I’m amazed with the density of information Scher conveys in her paintings, exploring very diverse aspects of the regions she is depicting in the maps, from income differences in New York City to the population composition of cities in the Middle East.
It resembles very much a lot of generative art projects, only made by hand. This brings a subjective and case-by-case kind of approach to the details that allows her to choose what to bring forth in a way a algorithm most probably couldn’t. Not to mention the infinitely more interesting texture that her brushstrokes produce, compared to the frequently dr—though frequently beautiful—results achieved with the computer.
On the other hand, the work has a very solid conceptual basis. From the exhibition essay:
“These are absolutely, one hundred percent inaccurate,” Paula Scher declares of her colossal map paintings. Then, after a pause: “But not on purpose.” Another pause: they’re actually “sort of right.” And therein lies their bracing paradox. Scher’s sites—Manhattan, Israel, and India among them—are instantly recognizable. Scanning the allover expanse of the canvases, you might easily pick out the swath of Central Park, the void of the Dead Sea, the dot of Mumbai. But they are also highly interpretive. The colors and graphic styles allude to loose, mostly media-fed impressions.
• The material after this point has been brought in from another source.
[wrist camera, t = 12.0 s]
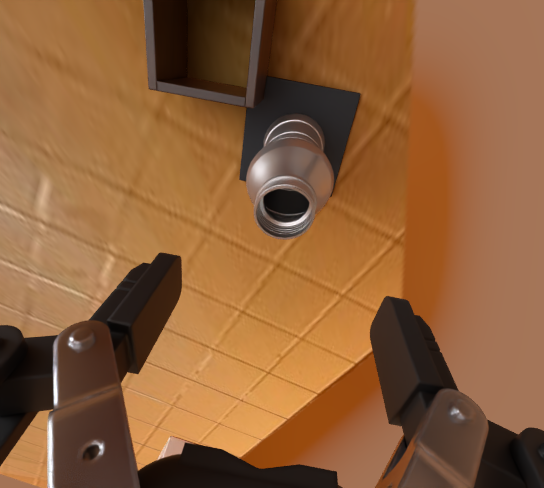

Consider Middle East, where black paint predominates, reflecting both the dire conflict in the region and the oil underlying it.
If you know where to get more information about her art, and about other people that carry on projects similar to this in any level, please comment below.
I also dug up a link to a previous exhibition she did, with similar work, back in 2005, at the same gallery.
Via Visual Complexity.
Update: Erik Natzke does something that might be the other way around: Flash Paintings. Those are pieces of Actionscript generative art which end result get’s very close to the texture of acrylic or oil paint. Definitely worth the visit.